Solving Diff. Eqns with Constants: a & b

[KrayzBlu]

Hello,

I've been looking for the form of the solution(s) to following differential equations:

$\frac{\partial^2}{\partial x \partial y}f(x,y) = a \cdot g(x,y)$
$\frac{\partial^2}{\partial x \partial y}g(x,y) = b \cdot f(x,y)$

Where a and b are unrelated constants, and f,g are of the same general form. I've tried exponentials and different categories of Bessel functions, with no luck. Does anyone recognize what form the solution(s) might take? Or have an idea of how I could proceed to solve this?

Thanks in advance :)

 

[the_wolfman]

What are your boundary conditions?

If you have a rectangular domain take $\frac{\partial^2}{\partial x \partial y}$ of your first equation and then use $\frac{\partial^2}{\partial x \partial y}g =b f$ to get a single forth order equation $\frac{\partial^4}{\partial x^2 \partial y^2}f =ab f$.

You can use separation of variables and let $f\left(x,y\right) =X\left(x\right) Y\left(y\right)$.

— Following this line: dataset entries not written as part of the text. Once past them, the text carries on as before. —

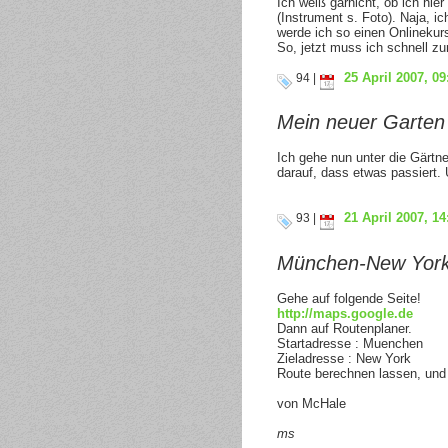
Ich weiß garnicht, ob ich hie
(Instrument s. Foto). Naja, 
werde ich so einen Onlineku
So, jetzt muss ich schnell z
25 April 2007, 09
94 |
Mein neuer Garten
Ich gehe nun unter die Gärtne
darauf, dass etwas passiert. 
21 April 2007, 14
93 |
München-New York 
Gehe auf folgende Seite!
http://maps.google.de
Dann auf Routenplaner.
Startadresse : Muenchen
Zieladresse : New York
Route berechnen lassen, und
von McHale
ms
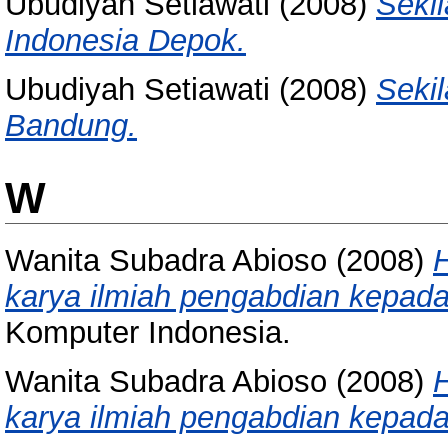
Ubudiyah Setiawati
(2008)
Sekil
Indonesia Depok.
Ubudiyah Setiawati
(2008)
Sekil
Bandung.
W
Wanita Subadra Abioso
(2008)
H
karya ilmiah pengabdian kepad
Komputer Indonesia.
Wanita Subadra Abioso
(2008)
H
karya ilmiah pengabdian kepad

This will give you two second order equations, one for $X\left(x\right)$ and one for $Y\left(y\right)$. Both of which are solvable.

 

[pasmith]

Hello,

I've been looking for the form of the solution(s) to following differential equations:

$\frac{\partial^2}{\partial x \partial y}f(x,y) = a \cdot g(x,y)$
$\frac{\partial^2}{\partial x \partial y}g(x,y) = b \cdot f(x,y)$

Where a and b are unrelated constants, and f,g are of the same general form. I've tried exponentials and different categories of Bessel functions, with no luck. Does anyone recognize what form the solution(s) might take? Or have an idea of how I could proceed to solve this?

Thanks in advance :)

Differentiating the first with respect to x and y and eliminating $\frac{\partial^2 g}{\partial x\,\partial y}$ using the second gives
$$\frac{\partial^4 f}{\partial x^2 \,\partial y^2} = ab f$$

Setting $f(x,y) = X(x)Y(y)$ then gives
$$X'' Y'' = ab XY$$
so that
$$\frac{X''}{X} \frac{Y''}{Y} = ab$$
Thus if $X'' = CX$ then $Y'' = (ab/C)Y$. The corresponding eigenfunction for $g$ is then obtained from the first equation as
$$\frac1a \frac{\partial^2 f}{\partial x\,\partial y} = \frac 1a X'(x)Y'(y)$$

 

[KrayzBlu]

Thanks for your replies.

the_wolfman, thanks for your suggestion, I wish I had some specific boundary conditions - I'll think about that and let you know, but I would be happy with anyone of the equation form(s) that would solve this.

pasmith, thank you as well. I'm not sure how in your final equation, the left hand side is any different from the right hand side, and how that solution helps.

Unfortunately, I'm still at a loss as to what functions would satisfy these equations, since exponentials or their relatives don't seem to work.

 

[KrayzBlu]

Some progress

My engineering brain wasn't used to this sort of math, so I may have been to quick to say that exponentials don't work - my apologies

I suppose that if $f(x,y) = e^{h(x,y)}$, and $g(x,y) = e^{i(x,y)}$, then we can say that $h(x,y) = a\int{\frac{g(x,y)}{f(x,y)}}$ and $i(x,y) = b\int{\frac{f(x,y)}{g(x,y)}}$. From this, we can infer that $g(x,y) = e^{ab\int{\frac{\partial^2}{\partial x \partial y}\frac{1}{h(x,y)}}}$, such that all we need is a form for h(x,y).

Is it impossible to guess at the form of h(x,y) without any boundary conditions?